FRAGMENT DOKUMENTU.
⁂

Wigilijny koncert odwołany. Powodem nazwisko Trumpa

polsatnews.pl 1 godzina temu

Zaplanowany na Wigilię koncert jazzowy w Kennedy Center w Waszyngtonie, będący świąteczną tradycją sięgającą ponad 20 lat, został odwołany. Gospodarz wydarzenia podjął taką decyzję po tym, jak Biały Dom ogłosił, iż do nazwy obiektu dodane zostanie nazwisko Donalda Trumpa.

AP Photo/J. Scott Applewhite
Nazwisko Donalda Trumpa w nazwie Kennedy Center w Waszyngtonie

Według Białego Domu zarząd - wybrany przez prezydenta USA - zatwierdził decyzję o zmianie nazwy instytucji na Trump Kennedy Center. Zmieniona nazwa pojawiła się później na fasadzie budynku.

"Kiedy zobaczyłem zmianę nazwy na stronie internetowej Kennedy Center, a kilka godzin później na budynku, postanowiłem odwołać nasz koncert" - oznajmił gospodarz programu, muzyk Chuck Redd, w wiadomości przesłanej agencji AP.

Redd - perkusista i wibrafonista, który koncertował z takimi artystami jak Dizzy Gillespie czy Ray Brown - od 2006 roku prowadzi świąteczne "Jazz Jams" w Kennedy Center, zastępując zmarłego w 2005 roku basistę Williama Thomasa "Ketera" Bettsa.

"Klasyczny przejaw nietolerancji". Muzyk odwoła koncert w Kennedy Center

Na ruch Redda zareagowała wiceprezes ds. public relations w Kennedy Center Roma Daravi. W oświadczeniu dla CBS News napisała: "Żaden artysta odwołujący swój występ w Trump Kennedy Center z powodu różnic politycznych nie jest odważny ani zasadniczy - jest samolubny, nietolerancyjny i nie spełnia podstawowego obowiązku artysty publicznego: występowania dla wszystkich ludzi".

Z kolei Richard Grenell, prezes Kennedy Center i - jak podaje stacja CNN - wieloletni powiernik Trumpa odpowiedział Reddowi na papierze firmowym z nowym logo Trump Kennedy Center.

ZOBACZ: Biały Dom przeszedł metamorfozę. Zobacz dekoracje świąteczne Melanii Trump

"Twoja decyzja o wycofaniu się w ostatniej chwili - będąca wyraźną odpowiedzią na niedawną zmianę nazwy Centrum, która ma uhonorować nadzwyczajne wysiłki prezydenta Trumpa na rzecz ratowania tego narodowego skarbu - to klasyczny przejaw nietolerancji, bardzo kosztowny dla instytucji non-profit zajmującej się sztuką" - napisał Grenell.

⁂

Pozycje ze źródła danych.
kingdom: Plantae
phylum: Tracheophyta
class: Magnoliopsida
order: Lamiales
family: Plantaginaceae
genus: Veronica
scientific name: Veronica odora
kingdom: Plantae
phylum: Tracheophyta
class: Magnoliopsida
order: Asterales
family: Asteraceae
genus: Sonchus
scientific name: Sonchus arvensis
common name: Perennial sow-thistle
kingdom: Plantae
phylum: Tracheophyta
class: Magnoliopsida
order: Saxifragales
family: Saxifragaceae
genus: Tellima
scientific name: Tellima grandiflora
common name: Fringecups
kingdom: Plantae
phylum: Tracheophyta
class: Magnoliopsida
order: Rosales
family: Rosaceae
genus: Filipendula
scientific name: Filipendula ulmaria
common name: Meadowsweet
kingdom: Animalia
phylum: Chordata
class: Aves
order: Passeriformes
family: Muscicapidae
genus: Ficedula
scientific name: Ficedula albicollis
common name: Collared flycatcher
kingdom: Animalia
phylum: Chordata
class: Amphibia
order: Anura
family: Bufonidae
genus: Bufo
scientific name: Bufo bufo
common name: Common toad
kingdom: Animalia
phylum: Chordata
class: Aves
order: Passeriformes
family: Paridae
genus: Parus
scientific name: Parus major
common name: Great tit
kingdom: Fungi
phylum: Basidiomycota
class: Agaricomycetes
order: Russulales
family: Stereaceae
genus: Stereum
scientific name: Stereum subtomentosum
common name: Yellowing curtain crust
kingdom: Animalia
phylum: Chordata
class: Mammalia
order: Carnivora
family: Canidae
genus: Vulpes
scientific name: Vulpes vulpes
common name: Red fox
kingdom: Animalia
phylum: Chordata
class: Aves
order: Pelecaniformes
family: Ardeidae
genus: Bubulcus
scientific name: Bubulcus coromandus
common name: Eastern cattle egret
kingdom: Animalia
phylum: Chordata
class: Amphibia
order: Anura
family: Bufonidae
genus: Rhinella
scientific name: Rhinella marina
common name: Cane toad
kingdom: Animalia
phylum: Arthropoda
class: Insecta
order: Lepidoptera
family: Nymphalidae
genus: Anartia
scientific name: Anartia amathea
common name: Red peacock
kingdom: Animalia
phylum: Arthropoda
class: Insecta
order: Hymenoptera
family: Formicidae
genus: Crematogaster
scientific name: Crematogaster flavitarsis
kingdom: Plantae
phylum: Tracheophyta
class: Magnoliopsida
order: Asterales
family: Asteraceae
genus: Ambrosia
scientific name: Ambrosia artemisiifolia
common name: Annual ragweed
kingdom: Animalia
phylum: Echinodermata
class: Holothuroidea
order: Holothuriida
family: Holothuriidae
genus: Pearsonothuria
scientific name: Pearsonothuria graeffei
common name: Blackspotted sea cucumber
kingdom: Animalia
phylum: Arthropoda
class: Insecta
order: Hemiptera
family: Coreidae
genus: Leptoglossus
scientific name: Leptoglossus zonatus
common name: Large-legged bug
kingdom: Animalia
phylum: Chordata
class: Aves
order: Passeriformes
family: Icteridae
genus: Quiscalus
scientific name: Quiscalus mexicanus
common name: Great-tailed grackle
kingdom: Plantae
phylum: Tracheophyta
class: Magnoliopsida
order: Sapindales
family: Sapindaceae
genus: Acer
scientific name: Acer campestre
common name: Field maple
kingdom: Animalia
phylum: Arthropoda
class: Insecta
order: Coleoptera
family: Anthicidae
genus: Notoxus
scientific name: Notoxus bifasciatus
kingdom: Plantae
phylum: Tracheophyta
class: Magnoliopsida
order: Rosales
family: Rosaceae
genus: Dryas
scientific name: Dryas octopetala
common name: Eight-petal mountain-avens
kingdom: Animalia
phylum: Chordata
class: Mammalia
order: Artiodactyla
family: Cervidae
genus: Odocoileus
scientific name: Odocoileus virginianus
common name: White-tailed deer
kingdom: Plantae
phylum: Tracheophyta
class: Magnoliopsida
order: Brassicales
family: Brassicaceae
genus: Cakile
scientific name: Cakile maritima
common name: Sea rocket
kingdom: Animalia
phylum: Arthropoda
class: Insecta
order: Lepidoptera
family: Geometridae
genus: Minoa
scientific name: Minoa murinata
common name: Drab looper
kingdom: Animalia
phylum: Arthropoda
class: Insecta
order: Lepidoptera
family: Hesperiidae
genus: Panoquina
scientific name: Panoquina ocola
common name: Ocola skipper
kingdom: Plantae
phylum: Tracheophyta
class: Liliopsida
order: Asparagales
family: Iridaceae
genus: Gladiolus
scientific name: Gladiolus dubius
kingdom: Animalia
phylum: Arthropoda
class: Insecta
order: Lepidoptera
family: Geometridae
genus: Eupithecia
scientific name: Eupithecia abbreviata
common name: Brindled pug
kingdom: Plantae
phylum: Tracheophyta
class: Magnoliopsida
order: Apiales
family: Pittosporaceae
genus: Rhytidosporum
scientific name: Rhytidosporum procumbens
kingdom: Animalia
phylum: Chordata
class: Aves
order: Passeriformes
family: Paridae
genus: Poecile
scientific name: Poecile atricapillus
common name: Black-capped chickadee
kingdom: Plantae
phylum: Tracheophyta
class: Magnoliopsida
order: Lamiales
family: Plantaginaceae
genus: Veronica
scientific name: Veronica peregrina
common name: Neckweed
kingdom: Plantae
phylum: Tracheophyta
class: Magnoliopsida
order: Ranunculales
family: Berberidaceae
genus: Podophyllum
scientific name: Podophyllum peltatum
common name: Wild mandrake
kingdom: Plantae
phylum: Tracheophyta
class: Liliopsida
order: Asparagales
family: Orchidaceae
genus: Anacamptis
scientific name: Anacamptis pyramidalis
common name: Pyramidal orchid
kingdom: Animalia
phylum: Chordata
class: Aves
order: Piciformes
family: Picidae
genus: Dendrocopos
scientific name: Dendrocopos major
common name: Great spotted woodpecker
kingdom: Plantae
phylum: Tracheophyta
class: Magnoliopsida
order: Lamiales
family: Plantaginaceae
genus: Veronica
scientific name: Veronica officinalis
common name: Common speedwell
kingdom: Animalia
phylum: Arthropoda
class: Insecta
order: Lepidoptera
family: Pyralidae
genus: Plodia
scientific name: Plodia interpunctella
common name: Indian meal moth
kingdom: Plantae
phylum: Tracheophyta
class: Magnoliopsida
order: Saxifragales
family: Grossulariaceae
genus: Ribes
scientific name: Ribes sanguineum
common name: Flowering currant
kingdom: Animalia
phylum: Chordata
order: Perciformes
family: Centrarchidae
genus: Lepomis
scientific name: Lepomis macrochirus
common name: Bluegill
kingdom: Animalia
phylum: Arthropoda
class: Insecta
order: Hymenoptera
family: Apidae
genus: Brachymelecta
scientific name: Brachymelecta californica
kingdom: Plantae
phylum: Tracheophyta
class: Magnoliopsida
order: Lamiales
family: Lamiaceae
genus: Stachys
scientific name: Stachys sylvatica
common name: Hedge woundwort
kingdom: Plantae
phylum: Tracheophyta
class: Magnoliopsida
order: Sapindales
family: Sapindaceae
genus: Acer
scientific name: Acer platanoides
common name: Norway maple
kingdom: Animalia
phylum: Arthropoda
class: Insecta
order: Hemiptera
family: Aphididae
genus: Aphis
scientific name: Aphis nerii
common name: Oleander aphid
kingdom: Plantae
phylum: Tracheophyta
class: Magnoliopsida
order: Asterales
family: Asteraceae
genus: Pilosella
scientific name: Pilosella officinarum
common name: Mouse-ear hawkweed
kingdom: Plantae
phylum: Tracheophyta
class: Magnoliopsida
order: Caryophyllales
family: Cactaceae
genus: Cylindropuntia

⁂

CELE.
1. Od którego roku Chuck Redd prowadzi świąteczne „Jazz Jams” w Kennedy Center według artykułu o koncercie w Kennedy Center?
2. Streść artykuł o koncercie w Kennedy Center w dwóch zdaniach.
3. Podejmij wątek artykułu o koncercie w Kennedy Center i dopisz jego dalszy ciąg po ostatnim zdaniu.

ODPOWIEDZI.
1. Od 2006 roku.

2. Wigilijny koncert jazzowy w Kennedy Center w Waszyngtonie, będący tradycją sięgającą ponad 20 lat, odwołał jego gospodarz, muzyk Chuck Redd, po tym jak zarząd zmienił nazwę instytucji na Trump Kennedy Center. Decyzję Redda skrytykowali wiceprezes ds. public relations Roma Daravi oraz prezes Kennedy Center Richard Grenell, który nazwał ją klasycznym przejawem nietolerancji.

3.
W liście nazwał odwołanie występu "politycznym chwytem" i stwierdził, iż "Jazz Jams" odnotowało "żałosne wyniki sprzedaży biletów". Grenell poinformował również, iż instytucja planuje ubiegać się o odszkodowanie w wysokości jednego miliona dolarów.

Afera wokół Kennedy Center w Waszyngtonie. Trump wprowadza nowe porządki

Stacja CBS przypomina, iż prezydent John F. Kennedy zginął w zamachu w 1963 roku, a Kongres zdecydował wówczas o uznaniu obiektu za żywy pomnik jego pamięci. Ustawa wyraźnie zabrania zarządowi dodawania jakichkolwiek nowych upamiętnień.

Decyzja o zmianie nazwy ośrodka spotkała się z ostrą krytyką ze strony demokratycznych kongresmenów i niektórych członków rodziny Kennedy'ego. Demokratyczna kongresmenka Joyce Beatty z Ohio skierowała sprawę do sądu, nazywając sytuację "rażącym naruszeniem praworządności" i zauważyła, iż nazwa nie może zostać zmieniona bez uchwały Kongresu.

ZOBACZ: Trump złożył życzenia świąteczne. "Radykalne lewicowe szumowiny"

Grenell, również wyznaczony przez Trumpa, twierdzi, iż status instytucji jako miejsca pamięci Kennedy'ego nie uległ zmianie.

CBS News zauważa, iż Trump w czasie swojej pierwszej kadencji praktycznie ignorował działalność ośrodka. Po powrocie do Białego Domu mocno się zaangażował - zmusił kierownictwo do ustąpienia, dokonał gruntownej reorganizacji zarządu i stanął na jego czele, a także osobiście poprowadził tegoroczną ceremonię wręczenia nagród Kennedy Center Honors, łamiąc długą tradycję, zgodnie z którą prezydenci USA pełnili głównie rolę widzów.

Od czasu rozpoczęcia drugiej kadencji Trumpa wielu artystów odwołało swoje występy w Kennedy Center.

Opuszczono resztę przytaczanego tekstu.